Even if nothing indicates that the leading personnel of the WASG will be more “to the left” than that of the PDS, it seems all the same clear enough for the moment, that the new “Left Party” will reflect a leftwards tendency, encourage the movement of social protest and make it more difficult for the PDS leadership to force through its policy of co-government with the SPD at the regional level.

That’s why Gysi has said that there will be no question of co-governing with the SPD at the federal level. However, he added two days later (in the newspaper “Stern”) that with a “changed” SPD and without the “neoliberal Gerhard Schröder” at the helm, it would certainly be possible All this shows that the anti-capitalist left must make itself heard in the new party, which, in the medium term, could very well in its turn (after the SPD, the Greens and many others) take the road of adaptation...

Footnotes

[1] Wahlalternative - Arbeit und soziale Gerechtingkeit. See articles in IV by Angela Klein, May/June 2004 and Manuel Kellner, January 2005.

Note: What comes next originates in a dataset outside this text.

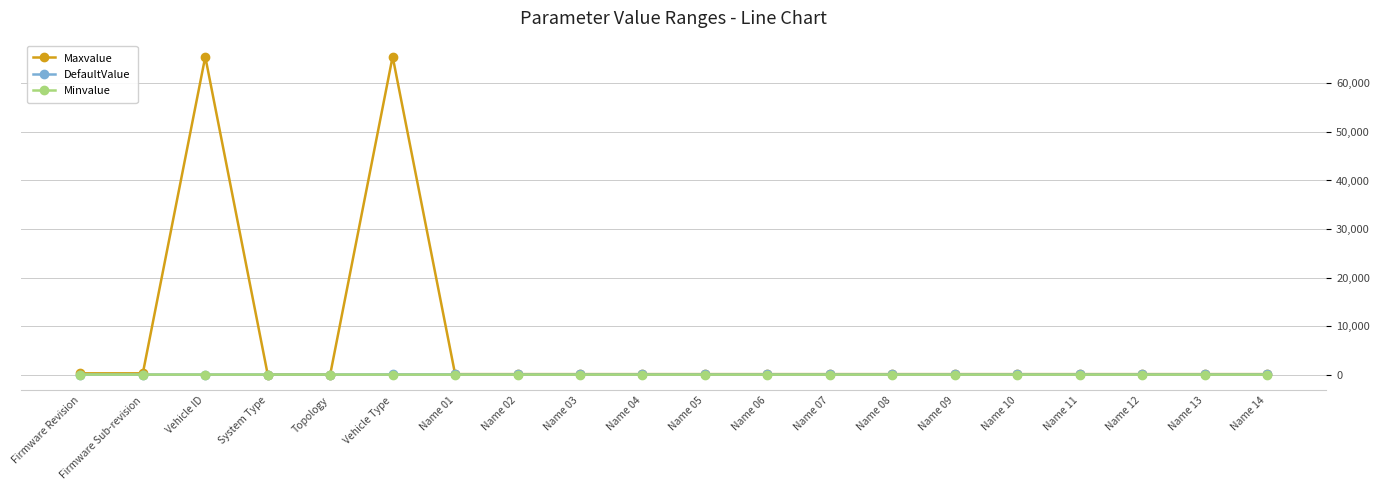

Is it true that Minvalue equals 0 at Name 14?

True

[2] The policy of opening up a dialogue with east Germany and the other Soviet bloc states

[3] On the Hartz laws, see the articles in IV by Thies Gleiss (May 2004) and Daniel Berger (October 2004).

[4] Oskar Lafontaine was previously one of the main leaders of the SPD and it was largely thanks to him that Gerhard Schröder became leader of the party. He was minister of the economy in the first Schröder government, then resigned because of disagreement with the increasingly pro-employer and neoliberal orientation of the government.

[5] The German electoral system demands that, in order to obtain parliamentary representation, the parties cross a threshold of 5% of the vote on a national scale. The WASG currently only exists in West Germany, while in East Germany it is the PDS which occupies the political terrain to the left of social democracy. Neither of these two formations can be sure of crossing the barrier across the country as a whole and a merger between the two cannot be effected before the elections, if these latter are organized in September 2005. Hence the PDS has proposed to open its lists to the WASG, accepting that in the West it is the WASG which determines their composition. The list adopted by the WASG in North Rhine-Westphalia is, then. provisional, because it has yet to integrate the candidates proposed by the PDS.